Мы качали воду для бани, когда прибыл этап. 30 женщин стояли у вахты. Девчата побежали смотреть. Вахтеры, как всегда, отгоняли их от вновь прибывших. К ним не пускали, пока не приняты, но лагерь успел узнать: с 13-го, не инвалиды.

Их поместили в рабочий барак, в соседнюю с нашей секцию. Окончив качать, пошла туда. Как всегда с новым этапом, суета, груда вещей на полу, размещение по нарам.
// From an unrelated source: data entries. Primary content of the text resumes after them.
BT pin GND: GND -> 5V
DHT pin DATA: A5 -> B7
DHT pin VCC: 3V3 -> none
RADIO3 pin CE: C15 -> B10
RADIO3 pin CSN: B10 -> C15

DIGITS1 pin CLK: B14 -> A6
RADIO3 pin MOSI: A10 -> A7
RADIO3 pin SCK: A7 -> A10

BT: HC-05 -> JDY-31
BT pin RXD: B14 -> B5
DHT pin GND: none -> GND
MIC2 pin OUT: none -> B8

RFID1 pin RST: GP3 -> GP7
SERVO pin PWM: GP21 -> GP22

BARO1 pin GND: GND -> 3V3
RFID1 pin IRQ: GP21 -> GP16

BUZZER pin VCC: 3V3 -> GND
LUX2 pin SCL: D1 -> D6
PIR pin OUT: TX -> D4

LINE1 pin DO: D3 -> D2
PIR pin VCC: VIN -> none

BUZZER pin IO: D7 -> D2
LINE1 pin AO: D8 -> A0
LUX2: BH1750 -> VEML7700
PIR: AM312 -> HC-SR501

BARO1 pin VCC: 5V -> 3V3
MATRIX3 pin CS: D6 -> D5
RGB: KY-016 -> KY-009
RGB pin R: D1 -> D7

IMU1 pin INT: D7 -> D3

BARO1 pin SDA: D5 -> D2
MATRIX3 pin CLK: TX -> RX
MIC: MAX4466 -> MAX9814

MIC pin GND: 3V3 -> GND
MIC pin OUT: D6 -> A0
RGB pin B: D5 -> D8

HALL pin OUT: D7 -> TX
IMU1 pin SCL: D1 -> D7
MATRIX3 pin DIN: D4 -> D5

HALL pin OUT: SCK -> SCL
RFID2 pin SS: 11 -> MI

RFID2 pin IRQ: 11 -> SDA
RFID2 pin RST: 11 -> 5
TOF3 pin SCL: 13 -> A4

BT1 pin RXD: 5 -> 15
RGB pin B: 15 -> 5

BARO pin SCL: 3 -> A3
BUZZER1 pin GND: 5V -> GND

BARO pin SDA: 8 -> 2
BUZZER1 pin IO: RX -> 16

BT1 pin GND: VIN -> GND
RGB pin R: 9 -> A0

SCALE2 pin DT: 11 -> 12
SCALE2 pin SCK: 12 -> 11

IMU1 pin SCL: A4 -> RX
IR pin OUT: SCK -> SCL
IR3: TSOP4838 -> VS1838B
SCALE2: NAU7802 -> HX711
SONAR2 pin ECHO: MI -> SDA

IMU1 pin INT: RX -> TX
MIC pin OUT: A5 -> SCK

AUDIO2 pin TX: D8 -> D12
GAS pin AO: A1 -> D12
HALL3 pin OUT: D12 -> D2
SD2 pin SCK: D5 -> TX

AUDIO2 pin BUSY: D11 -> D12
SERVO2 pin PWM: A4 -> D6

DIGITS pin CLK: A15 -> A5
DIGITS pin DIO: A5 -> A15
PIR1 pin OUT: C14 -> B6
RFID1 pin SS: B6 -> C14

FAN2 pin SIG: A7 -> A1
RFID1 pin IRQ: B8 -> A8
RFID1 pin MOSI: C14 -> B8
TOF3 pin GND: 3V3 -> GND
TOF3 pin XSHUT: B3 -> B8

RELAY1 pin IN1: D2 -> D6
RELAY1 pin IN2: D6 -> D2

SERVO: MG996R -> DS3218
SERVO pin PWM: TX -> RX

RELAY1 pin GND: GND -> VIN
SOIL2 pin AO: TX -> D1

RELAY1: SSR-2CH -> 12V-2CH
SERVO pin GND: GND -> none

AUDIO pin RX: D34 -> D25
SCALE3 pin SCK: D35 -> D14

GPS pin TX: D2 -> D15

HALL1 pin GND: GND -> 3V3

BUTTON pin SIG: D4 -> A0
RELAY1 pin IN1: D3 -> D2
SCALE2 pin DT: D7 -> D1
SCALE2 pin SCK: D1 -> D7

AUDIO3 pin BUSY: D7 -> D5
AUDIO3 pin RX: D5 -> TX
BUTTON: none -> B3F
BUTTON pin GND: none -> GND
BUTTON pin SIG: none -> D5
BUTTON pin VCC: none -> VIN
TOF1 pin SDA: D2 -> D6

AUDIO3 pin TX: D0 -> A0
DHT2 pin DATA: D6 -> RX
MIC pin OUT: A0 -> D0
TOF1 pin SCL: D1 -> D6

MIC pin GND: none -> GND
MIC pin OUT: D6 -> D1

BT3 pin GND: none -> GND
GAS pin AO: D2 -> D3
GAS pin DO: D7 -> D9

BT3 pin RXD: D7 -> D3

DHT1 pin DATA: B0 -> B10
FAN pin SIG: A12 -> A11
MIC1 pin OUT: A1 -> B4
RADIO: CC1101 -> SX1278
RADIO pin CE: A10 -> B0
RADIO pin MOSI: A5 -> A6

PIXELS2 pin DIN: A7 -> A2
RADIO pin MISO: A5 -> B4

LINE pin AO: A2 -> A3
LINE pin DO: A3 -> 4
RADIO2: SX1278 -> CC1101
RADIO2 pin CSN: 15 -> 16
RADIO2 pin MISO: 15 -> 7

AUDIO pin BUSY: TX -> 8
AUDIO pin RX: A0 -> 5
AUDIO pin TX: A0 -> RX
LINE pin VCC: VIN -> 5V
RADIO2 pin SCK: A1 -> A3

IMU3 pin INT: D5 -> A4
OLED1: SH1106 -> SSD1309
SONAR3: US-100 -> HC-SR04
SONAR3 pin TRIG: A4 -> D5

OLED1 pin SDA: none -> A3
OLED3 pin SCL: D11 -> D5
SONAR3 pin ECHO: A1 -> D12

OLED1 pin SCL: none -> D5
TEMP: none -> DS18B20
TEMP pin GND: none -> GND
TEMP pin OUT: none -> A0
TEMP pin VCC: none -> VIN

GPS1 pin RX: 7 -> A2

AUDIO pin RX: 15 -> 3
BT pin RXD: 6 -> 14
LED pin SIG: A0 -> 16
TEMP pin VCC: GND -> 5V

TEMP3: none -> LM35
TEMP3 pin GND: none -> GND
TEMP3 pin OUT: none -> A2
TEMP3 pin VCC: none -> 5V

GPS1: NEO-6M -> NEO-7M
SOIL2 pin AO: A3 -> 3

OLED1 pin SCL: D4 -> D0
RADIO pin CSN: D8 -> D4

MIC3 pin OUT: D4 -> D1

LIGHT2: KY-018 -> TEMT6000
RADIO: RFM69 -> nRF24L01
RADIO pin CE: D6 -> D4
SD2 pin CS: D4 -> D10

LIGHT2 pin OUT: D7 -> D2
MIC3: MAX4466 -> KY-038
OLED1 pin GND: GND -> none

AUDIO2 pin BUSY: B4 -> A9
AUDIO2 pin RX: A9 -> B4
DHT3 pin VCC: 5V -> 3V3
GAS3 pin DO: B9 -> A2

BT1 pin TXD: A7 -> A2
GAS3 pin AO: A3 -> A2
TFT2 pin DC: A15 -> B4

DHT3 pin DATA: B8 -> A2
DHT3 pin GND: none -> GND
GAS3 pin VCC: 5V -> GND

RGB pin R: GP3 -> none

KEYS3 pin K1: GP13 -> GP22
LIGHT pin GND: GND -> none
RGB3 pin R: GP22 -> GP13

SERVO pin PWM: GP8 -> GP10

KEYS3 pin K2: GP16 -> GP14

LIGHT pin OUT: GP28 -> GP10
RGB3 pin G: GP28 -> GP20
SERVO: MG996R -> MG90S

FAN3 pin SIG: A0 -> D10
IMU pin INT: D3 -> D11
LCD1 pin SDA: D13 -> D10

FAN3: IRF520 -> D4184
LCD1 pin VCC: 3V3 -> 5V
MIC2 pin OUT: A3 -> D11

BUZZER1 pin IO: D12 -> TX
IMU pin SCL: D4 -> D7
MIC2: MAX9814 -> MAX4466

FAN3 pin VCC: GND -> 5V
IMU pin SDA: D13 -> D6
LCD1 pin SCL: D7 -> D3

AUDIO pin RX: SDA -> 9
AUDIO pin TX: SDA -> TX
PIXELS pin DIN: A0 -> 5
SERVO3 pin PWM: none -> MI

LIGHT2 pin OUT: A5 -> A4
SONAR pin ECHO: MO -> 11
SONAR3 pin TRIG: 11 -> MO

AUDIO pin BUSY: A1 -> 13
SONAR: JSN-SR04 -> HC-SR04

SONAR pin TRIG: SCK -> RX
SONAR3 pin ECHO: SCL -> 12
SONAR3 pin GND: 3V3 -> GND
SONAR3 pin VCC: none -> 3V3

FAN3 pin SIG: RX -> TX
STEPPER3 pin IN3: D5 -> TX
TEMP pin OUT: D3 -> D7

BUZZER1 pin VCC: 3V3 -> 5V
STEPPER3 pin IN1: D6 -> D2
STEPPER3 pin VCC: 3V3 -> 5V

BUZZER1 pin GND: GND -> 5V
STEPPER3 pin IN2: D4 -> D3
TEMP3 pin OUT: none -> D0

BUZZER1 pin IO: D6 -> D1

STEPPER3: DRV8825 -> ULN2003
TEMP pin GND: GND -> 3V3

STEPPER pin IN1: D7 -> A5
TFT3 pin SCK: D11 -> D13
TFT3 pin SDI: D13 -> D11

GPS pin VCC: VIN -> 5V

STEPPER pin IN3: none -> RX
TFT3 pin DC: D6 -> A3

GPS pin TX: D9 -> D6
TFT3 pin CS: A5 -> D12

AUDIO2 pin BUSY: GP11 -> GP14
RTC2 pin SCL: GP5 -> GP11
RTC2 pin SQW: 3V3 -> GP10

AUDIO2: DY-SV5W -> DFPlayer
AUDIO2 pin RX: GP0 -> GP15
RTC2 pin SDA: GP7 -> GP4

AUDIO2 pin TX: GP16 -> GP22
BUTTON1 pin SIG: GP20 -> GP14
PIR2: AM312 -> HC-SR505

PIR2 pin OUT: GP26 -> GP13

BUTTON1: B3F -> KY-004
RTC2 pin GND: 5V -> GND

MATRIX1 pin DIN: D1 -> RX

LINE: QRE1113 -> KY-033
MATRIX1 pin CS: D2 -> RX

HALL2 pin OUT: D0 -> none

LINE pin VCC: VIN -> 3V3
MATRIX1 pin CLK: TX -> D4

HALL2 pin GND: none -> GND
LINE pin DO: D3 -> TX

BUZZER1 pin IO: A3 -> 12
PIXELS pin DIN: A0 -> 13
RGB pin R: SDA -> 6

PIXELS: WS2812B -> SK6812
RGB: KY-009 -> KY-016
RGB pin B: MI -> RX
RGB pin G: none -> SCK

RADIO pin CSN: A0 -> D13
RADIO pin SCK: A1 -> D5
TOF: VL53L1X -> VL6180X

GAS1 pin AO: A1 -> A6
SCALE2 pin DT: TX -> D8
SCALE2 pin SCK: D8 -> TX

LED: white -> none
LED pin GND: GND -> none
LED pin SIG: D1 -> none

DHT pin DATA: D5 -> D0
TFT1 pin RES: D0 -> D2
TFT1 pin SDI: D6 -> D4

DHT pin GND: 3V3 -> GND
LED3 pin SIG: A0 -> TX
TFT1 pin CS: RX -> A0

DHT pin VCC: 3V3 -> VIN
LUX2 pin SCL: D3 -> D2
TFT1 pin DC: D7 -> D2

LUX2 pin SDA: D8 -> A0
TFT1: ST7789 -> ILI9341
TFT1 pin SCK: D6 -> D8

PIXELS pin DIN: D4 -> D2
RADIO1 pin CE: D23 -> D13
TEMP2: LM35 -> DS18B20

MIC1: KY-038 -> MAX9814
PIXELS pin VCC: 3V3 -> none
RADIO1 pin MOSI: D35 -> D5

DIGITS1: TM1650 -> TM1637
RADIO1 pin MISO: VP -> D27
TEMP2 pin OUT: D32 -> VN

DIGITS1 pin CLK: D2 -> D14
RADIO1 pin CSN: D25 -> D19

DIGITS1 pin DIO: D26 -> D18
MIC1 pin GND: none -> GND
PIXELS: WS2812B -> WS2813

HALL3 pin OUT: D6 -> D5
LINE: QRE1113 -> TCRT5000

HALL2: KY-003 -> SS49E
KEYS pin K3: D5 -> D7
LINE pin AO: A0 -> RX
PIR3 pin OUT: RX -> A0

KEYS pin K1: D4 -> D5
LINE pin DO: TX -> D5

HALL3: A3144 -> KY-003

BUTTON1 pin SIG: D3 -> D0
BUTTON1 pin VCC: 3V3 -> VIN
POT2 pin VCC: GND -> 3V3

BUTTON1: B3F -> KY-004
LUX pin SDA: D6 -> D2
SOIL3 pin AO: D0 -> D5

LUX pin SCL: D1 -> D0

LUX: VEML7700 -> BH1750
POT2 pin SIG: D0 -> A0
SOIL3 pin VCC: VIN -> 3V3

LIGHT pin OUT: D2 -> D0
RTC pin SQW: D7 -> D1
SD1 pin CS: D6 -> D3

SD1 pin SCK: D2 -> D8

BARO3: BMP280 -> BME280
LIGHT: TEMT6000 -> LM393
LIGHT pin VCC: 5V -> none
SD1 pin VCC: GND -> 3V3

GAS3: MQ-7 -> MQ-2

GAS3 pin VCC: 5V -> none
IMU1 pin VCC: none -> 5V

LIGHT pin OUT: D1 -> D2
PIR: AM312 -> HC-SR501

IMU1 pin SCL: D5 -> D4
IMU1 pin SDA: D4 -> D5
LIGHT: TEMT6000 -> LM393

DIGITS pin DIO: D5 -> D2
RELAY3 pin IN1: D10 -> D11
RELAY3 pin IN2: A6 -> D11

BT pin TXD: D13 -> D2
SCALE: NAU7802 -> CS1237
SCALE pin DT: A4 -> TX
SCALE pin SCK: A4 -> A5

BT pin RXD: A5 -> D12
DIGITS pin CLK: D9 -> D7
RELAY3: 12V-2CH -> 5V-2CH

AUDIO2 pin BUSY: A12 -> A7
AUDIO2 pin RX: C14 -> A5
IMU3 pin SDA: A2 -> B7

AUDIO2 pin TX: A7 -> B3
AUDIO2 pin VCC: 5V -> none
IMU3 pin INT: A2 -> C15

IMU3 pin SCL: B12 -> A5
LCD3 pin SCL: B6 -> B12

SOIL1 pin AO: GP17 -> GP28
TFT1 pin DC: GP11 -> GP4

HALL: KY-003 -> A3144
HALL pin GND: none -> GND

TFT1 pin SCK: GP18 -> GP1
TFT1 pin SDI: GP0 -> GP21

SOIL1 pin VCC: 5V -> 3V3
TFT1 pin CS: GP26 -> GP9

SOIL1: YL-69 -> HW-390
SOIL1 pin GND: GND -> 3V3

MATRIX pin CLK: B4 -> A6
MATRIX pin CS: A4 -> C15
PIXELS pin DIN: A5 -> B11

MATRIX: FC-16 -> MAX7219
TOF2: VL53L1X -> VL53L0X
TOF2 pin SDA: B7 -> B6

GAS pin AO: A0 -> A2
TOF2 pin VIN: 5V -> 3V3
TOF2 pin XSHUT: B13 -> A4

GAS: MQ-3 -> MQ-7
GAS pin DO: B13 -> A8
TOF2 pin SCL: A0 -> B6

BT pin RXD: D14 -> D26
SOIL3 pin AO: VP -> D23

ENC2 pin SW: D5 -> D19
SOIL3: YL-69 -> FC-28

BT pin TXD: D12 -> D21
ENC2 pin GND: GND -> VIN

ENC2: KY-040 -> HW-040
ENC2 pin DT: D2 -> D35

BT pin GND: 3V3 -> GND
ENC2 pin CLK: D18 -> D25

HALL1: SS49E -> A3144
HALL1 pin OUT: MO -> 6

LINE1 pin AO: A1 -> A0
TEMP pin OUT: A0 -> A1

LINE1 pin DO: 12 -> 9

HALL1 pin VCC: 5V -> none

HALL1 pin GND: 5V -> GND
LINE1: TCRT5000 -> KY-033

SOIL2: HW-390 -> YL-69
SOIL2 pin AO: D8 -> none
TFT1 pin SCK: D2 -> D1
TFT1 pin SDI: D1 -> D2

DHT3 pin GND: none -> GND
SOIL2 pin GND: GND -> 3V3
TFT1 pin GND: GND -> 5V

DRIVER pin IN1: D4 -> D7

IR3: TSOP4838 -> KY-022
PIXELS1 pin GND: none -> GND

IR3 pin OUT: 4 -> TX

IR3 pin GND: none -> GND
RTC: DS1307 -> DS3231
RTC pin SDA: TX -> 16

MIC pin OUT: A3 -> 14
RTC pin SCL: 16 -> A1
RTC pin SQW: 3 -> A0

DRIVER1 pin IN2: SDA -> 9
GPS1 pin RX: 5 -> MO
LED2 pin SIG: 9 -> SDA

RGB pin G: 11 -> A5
Мне указали: вон Ивинская, та самая!

Она стояла в распахнутом бушлате, что-то взволнованно говоря, кому-то доказывая:

— Так нельзя, ну просто немыслимо! — Платок сполз у нее с головы, открыв пышные светлые волосы.

— Ольга Всеволодовна, — позвала ее какая-то женщина, — вот свободное место на нижних нарах.

— Ну и слава Богу! — просияла она, подхватив свой чемодан.

Мы познакомились с ней на следующий день.

— Я встречалась с Борисом Леонидовичем у Андрея Белого. А после войны уже раз заходила к нему на Лаврушинский, — сказала я ей. — Могли бы мы с вами и там встретиться, а вот где пришлось.

— Да, лучше бы там... Меня, вероятно, дома не было.

— Скажите, где Борис Леонидович, что с ним?

— Я от него ничего не имею, но мама моя писала, что он где-то под Вяткой, здоров. Обещала переслать его открытку.

Через несколько дней она получила и письмо и огромную посылку. Щедрой рукой угощала всех, устроила целый литературно-гастрономический пир на своих нарах. Мы, человек пять, сидели, поджав ноги, на нарах, пили чай, слушали стихи — она знала очень много стихов Бориса

 

- 230 -

Леонидовича. Говорила о нем. Ольга Всеволодовна забавно и мило изображала, как он на даче раскланивается с деревьями, беседует с кошками. Рассказывала, что у нее есть сиамский кот, которого он очень любит. Она умела видеть смешное и рассказать о смешном. Не только рассказать, передать интонации Бориса Леонидовича, жесты и выражения в быту. И нежность, и восхищение Пастернаком передавались ею в одежде шутки. Мне очень нравилось это. Я повела ее в полустационар к Татьяне Михайловне и Нине Дмитриевне — угостить их стихами.

Вечерами, сидя в темноте на нарах, мы много говорили о судьбах литературы, о поэзии, читали друг другу и свои стихи.

Пришло письмо из дома, в нем открытка, написанная почерком Бориса Леонидовича, — несколько теплых, заботливых слов, без пометки — от кого и откуда, и фотография ее детей.

— Это — Ирочка, от первого брака, а это Митрон, — сияя, показывала она. — Какой большой стал!

Я рассматривала тонкое, задорное личико девушки и пучеглазого мальчика.

— Пожалуй, он похож на Бориса Леонидовича...

— Да, находят, что похож, — кивнула она пушистой головой, — и Борис Леонидович очень любит его...

Рассказы полны бытовых подробностей, овеяны светом прошлого счастья...

Только уже выйдя из лагерей, я узнала, что у Бориса Леонидовича другая жена, что та жила с ним в Переделкине и что Митя-Митрон вовсе не сын Пастернака. Ольга Всеволодовна — «вторая действительность», как сказал Борис Леонидович.

Ольга Всеволодовна реализовала в прошлое несостоявшуюся мечту. Это не единственный случай в лагерях, я уже писала об этом.